Result application: The time difference between current and previous logins from addresses A and B is one hour. The addresses are located at places 500 km apart (larger time and distances might be typical in ID theft). Past databases were inspected: the location for address A changed 140 days ago, and the location for address B changed 14 days ago. The survival probability for location of address A is $S\left(140\right)={\left(1+{\left(\frac{140}{46.38}\right)}^{1.55}\right)}^{-1}\approx 15\%$. This is a rarely long duration (only 15% of durations are longer); thus, it is not likely a cellular address. On the other hand, the survival probability for location of address B is $S\left(14\right)={\left(1+{\left(\frac{14}{46.38}\right)}^{1.55}\right)}^{-1}\approx 86\%$. This duration is common (86% of location durations are longer), and we are not confident that this address is not cellular. The two-factor authentication is not initiated and the suspicion is weak. The values are given for IPv4 addresses. By the parametric survival, the IPv4 and IPv6 lifetime can also be compared mutually (first login from IPv4 and second login from IPv6 address).

8. Work Limitations

This work has limitations in terms of the results applicability. The ground truth used for late and past locations covers fixed probes. Therefore, the results dealing with location accuracy in Section 5 are not valid for mobile devices. The results dealing with address lifetime in Section 6 are independent of the device type and thus valid for both mobile and fixed devices. The ground truth probes were not evenly distributed across the world. Hence, the results in Section 5 are mostly descriptive for the addresses from Europe and North America, where the majority of the ground truth was located. The locations of the RIPE Atlas ground truth are irreversibly obfuscated by up to one kilometer [34]. Considering the error distances in IP geolocation, units of kilometers can be considered as negligible. The work of [10] thoroughly analyzed the ground truth validity, and only 19 probes were found to have coordinates wrong as set to the country’s center. Another couple of probes with wrong locations were found by analyzing the communication latency. I assume that this low number of probes is negligible for the purpose of historical analysis, as it was 0.3% of the ground truth in 2017. The locations were delivered from the historical MaxMind Geolite2 City databases. Therefore, the results are valid for such a database. The justification for using this database in this work is given in Section 4.

9. Conclusions

This work has the following conclusions: Late location of IPv4 addresses by three years shows only a minor decrease in accuracy.
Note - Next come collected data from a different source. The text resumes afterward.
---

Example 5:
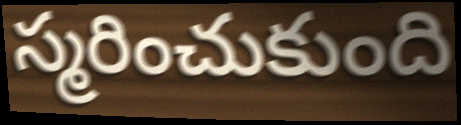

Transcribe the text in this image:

స్మరించుకుంది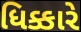
ધિક્કારે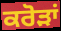
ਕਰੋੜਾਂ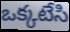
ఒక్కటేసిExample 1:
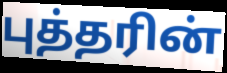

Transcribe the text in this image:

புத்தரின்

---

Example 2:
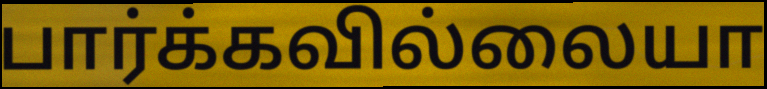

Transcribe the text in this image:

பார்க்கவில்லையா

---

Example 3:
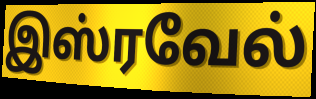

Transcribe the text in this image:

இஸ்ரவேல்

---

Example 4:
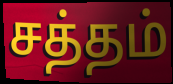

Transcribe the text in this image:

சத்தம்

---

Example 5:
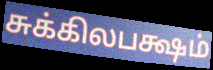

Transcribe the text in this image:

சுக்கிலபக்ஷம்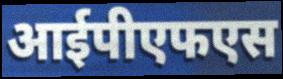
आईपीएफएस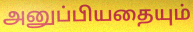
அனுப்பியதையும்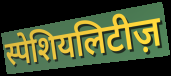
स्पेशियलिटीज़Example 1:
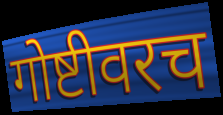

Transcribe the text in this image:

गोष्टीवरच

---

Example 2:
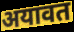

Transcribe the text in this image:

अयावत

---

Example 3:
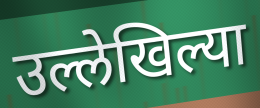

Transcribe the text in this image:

उल्लेखिल्या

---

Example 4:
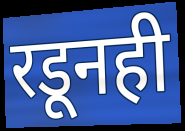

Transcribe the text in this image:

रडूनही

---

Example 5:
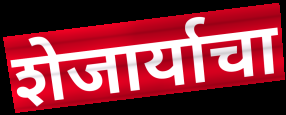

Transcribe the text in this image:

शेजार्याचा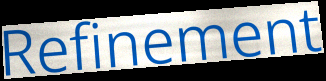
RefinementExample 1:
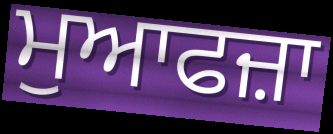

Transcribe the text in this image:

ਮੁਆਫਜ਼ਾ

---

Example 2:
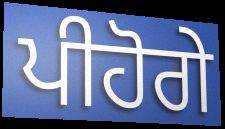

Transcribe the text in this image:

ਪੀਹੋਗੇ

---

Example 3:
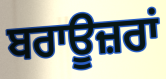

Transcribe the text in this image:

ਬਰਾਊਜ਼ਰਾਂ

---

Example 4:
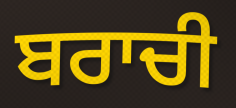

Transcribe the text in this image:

ਬਰਾਚੀ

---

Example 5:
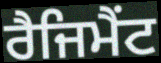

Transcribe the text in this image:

ਰੈਜਿਮੈਂਟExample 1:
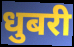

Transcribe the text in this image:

धुबरी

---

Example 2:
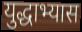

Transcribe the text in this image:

युद्धाभ्यास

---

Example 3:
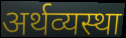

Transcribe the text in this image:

अर्थव्यस्था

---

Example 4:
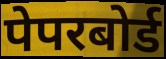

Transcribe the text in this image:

पेपरबोर्ड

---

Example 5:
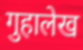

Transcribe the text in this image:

गुहालेखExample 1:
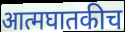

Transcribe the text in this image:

आत्मघातकीच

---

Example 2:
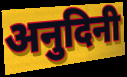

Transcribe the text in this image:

अनुदिनी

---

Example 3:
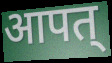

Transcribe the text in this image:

आपत्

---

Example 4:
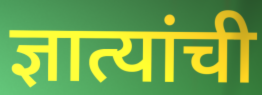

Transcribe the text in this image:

ज्ञात्यांची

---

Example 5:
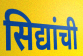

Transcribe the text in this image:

सिद्यांची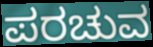
ಪರಚುವ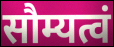
सौम्यत्वं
This is not true for IPv6 addresses, where the late location of only one year shows a significant decrease in accuracy. The survival analysis shows that the database-stored location lifetime is different for IPv4 and IPv6 addresses. The median location lifetime for IPv4 addresses is about twice as long as the IPv6 location lifetime. The applied interval censoring allows a way to handle the problem of missing past geolocation databases. The fitted parametric lifetime model estimates the duration of address locations.
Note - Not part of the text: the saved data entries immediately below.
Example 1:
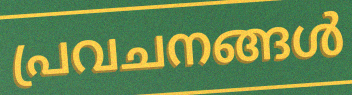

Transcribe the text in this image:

പ്രവചനങ്ങൾ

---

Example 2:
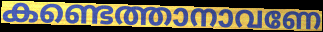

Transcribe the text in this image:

കണ്ടെത്താനാവണേ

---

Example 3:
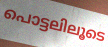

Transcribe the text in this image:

പൊട്ടലിലൂടെ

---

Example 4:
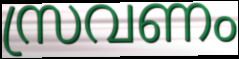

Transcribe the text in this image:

സ്രവണം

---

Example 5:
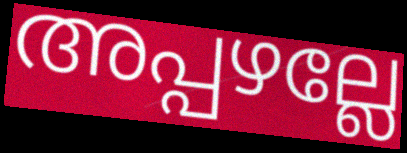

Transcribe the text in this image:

അപ്പഴല്ലേ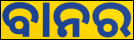
ବାନରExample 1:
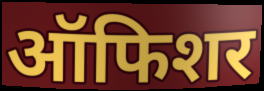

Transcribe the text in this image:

ऑफिशर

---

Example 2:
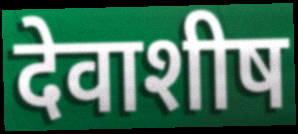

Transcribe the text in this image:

देवाशीष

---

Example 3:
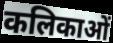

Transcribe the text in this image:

कलिकाओं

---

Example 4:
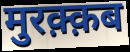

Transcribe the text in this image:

मुरक़्क़ब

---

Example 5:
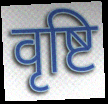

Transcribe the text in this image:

वृष्टिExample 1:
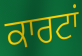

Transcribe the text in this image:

ਕਾਰਟਾਂ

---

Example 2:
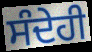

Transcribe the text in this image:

ਸੰਦੇਹੀ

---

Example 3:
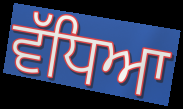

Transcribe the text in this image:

ਵੱਧਿਆ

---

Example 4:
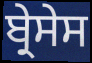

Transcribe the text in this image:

ਬ੍ਰੇਸੇਸ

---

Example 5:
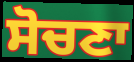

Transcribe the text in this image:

ਸੋਚਣਾ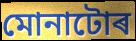
মোনাটোৰ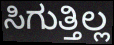
ಸಿಗುತ್ತಿಲ್ಲ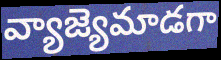
వ్యాజ్యెమాడగా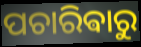
ପଚାରିଵାରୁ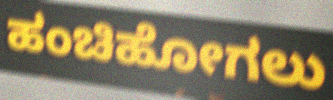
ಹಂಚಿಹೋಗಲು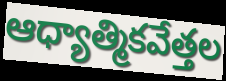
ఆధ్యాత్మికవేత్తలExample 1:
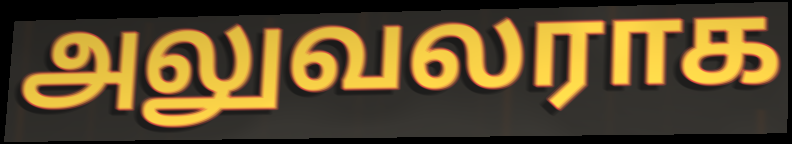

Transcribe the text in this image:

அலுவலராக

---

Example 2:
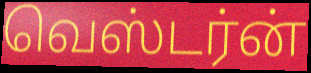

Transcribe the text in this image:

வெஸ்டர்ன்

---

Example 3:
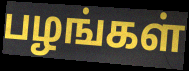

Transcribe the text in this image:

பழங்கள்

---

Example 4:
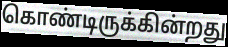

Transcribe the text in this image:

கொண்டிருக்கின்றது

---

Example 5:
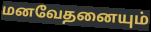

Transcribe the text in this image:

The results were applied in two use cases dealing with geotargeted content and ID theft prevention. Past viewers’ locations were used in the first use case. The results of the work show how far into the past the system may locate the viewers using a current geolocation database without a significant drop in accuracy. The address location lifetime was used in the second use case. The work results estimate the confidence in IP address location.

All historical and processed data used in this work were made available for reproducibility and further research [9]. The work might be repeated after five years to extend the knowledge, mainly for IPv6 addresses.